The actions that precipitated his departure are confidential under the settlement, and Frankum said he is legally bound to keep those details private. Mary Armstrong, general counsel for the California Committee on Teacher Credentialing, confirmed that Frankum's teaching credential was revoked, but said that, under state law, she could not comment further.
Frankum did not say whether the incident was sex-related, but he did say that between the early '80s and his departure he did not have further sexual contacts with his students.
Mathieson and Bossie, who contacted the Voice over the past two weeks, said Frankum frequently asked students probing questions about the intimate details of their sex lives. Both women said that, as teenagers, they felt these conversations were strange, but not necessarily inappropriate. They kept up a friendly relationship with the teacher until the 1981 groping incident.
In a 1981 letter to Mathieson that she saved for more than 20 years, Frankum detailed what happened:
"It strikes me that you were upset and angry about what you learned from Mia. Let me tell you how I felt about the incident. The way it happened was that I noticed she was not wearing a bra and I touched her breast, a few minutes later I did so again. This was on a Friday and I regretted it right away."
"We were talking (in the Gunn parking lot) ... and next thing I know he has his hand down my shirt," Bossie said last week.
"I'm familiar with that incident, and she provoked it," said Frankum.
Bossie and Mathieson said that after the incident -- and the subsequent letter -- they cut off contact with Frankum, and he quickly faded into the past.
"I really hadn't thought about him for years. It's not like I was traumatized by him," Mathieson said. "I figured he had moved away, out of the area."
But after realizing that Frankum was running for the council on the basis of his integrity and experience with youth, Mathieson contacted Bossie, and the two agreed that Mountain View voters should know about the candidate's past.

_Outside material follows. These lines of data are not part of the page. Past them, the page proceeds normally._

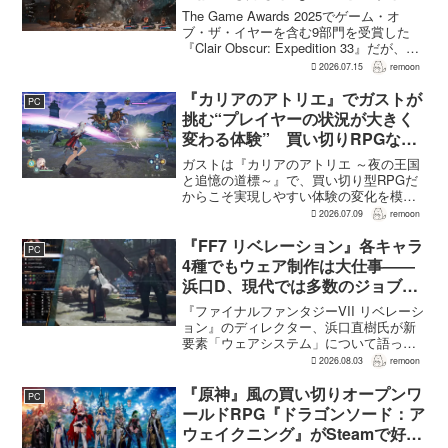
いた 開発陣は実際に遊んだ面白
The Game Awards 2025でゲーム・オ
さを優先
ブ・ザ・イヤーを含む9部門を受賞した
『Clair Obscur: Expedition 33』だが、タ
ーン制バトルに回避やパリィを組み合わ
2026.07.15
remoon
せる設計は、発売前に「誰にも好まれな
い」と何度も言...
『カリアのアトリエ』でガストが
PC
挑む“プレイヤーの状況が大きく
変わる体験” 買い切りRPGなら
ではの変化とは
ガストは『カリアのアトリエ ～夜の王国
と追憶の道標～』で、買い切り型RPGだ
からこそ実現しやすい体験の変化を模索
している。大型の運営型ゲームが継続的
2026.07.09
remoon
に新キャラクターを投入できる時代のな
かで、同社はキャラクターやビジュアル
『FF7 リベレーション』各キャラ
PC
の魅力だけでなく、ゲ...
4種でもウェア制作は大仕事――
浜口D、現代では多数のジョブを
1作に盛り込むのは極めて困難と
『ファイナルファンタジーVII リベレーシ
説明
ョン』のディレクター、浜口直樹氏が新
要素「ウェアシステム」について語っ
た。本作では8人のパーティキャラクター
2026.08.03
remoon
それぞれに4種類のウェアが用意される
が、キャラクター数が多いため、作業量
『原神』風の買い切りオープンワ
PC
はかなりのものにな...
ールドRPG『ドラゴンソード：ア
ウェイクニング』がSteamで好発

"I couldn't believe he was campaigning as an advocate for youth, Mathieson said. She said that when she was a student, Frankum would ask her and her friends intimate questions about their sexual interests and experiences.

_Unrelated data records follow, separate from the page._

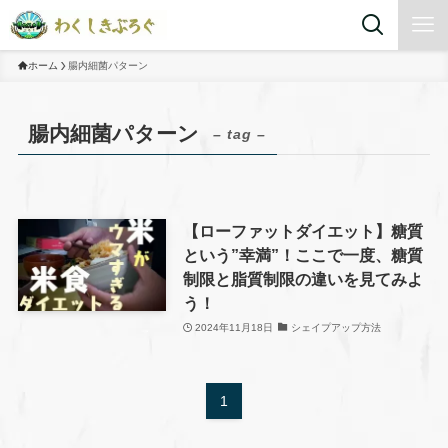
ホーム
腸内細菌パターン
腸内細菌パターン
– tag –
【ローファットダイエット】糖質
という”幸満”！ここで一度、糖質
制限と脂質制限の違いを見てみよ
う！
2024年11月18日
シェイプアップ方法
1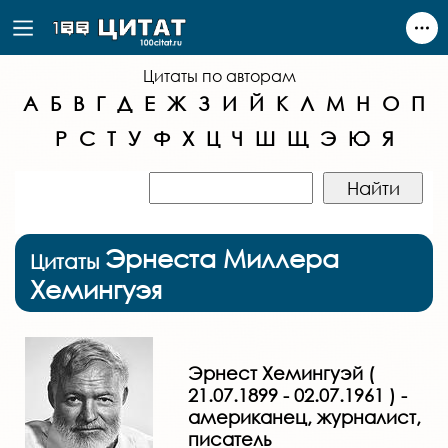
Цитаты по авторам
А
Б
В
Г
Д
Е
Ж
З
И
Й
К
Л
М
Н
О
П
Р
С
Т
У
Ф
Х
Ц
Ч
Ш
Щ
Э
Ю
Я
Эрнеста Миллера
Цитаты
Хемингуэя
Эрнест Хемингуэй (
21.07.1899 - 02.07.1961 ) -
американец, журналист,
писатель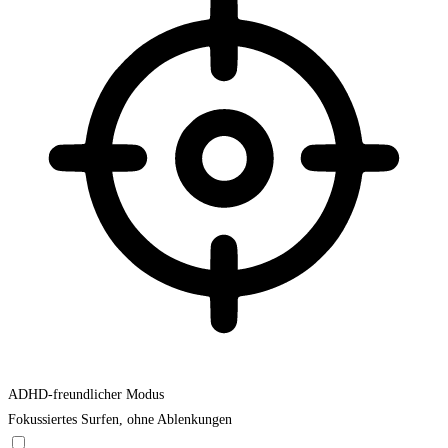
ADHD-freundlicher Modus
Fokussiertes Surfen, ohne Ablenkungen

Frankum said that since one of his classes, "family life," had a sex education component, students would often come to him with questions about intimacy. But, he said, he never solicited information on individual students' sex lives.
Mathieson -- who lives in Los Altos Hills -- remembered differently. He would ask "have you lost your virginity? What day? Do you remember where? This was out of class, one on one," said Mathieson.
"You'd think, with a sex education teacher, we'd be talking about safe sex or birth control, but that was never the case with him," she added. "We thought it was weird, but weird in a 'teenagers can handle anything, so laugh it off' kind of way. But at the time, nobody was asking us that stuff, not even our parents."
Frankum contends that he was constantly under scrutiny as a sex education teacher, and that as a confidant to students, issues of sex would come up in conversation.
Bossie -- who lives in Santa Cruz -- and Mathieson both said they struggled with the decision of whether to come forward with the information about Frankum. But after seeing that, on his Web site, he lists his service on the boards of Safe Haven for Youth -- which provides emergency services for youth in crisis - - and the Community Health Awareness Council, a child health organization, they felt Frankum's past was directly relevant to his campaign.
"He looks like his reputation, and the work he's done in the past years (since 1989) is really positive. But I think it's also very fraudulent," said Mathieson. Frankum disagreed.
"There's nothing here that's recent enough or deals with my character enough in any way that it would impact my ability to run a city," he said.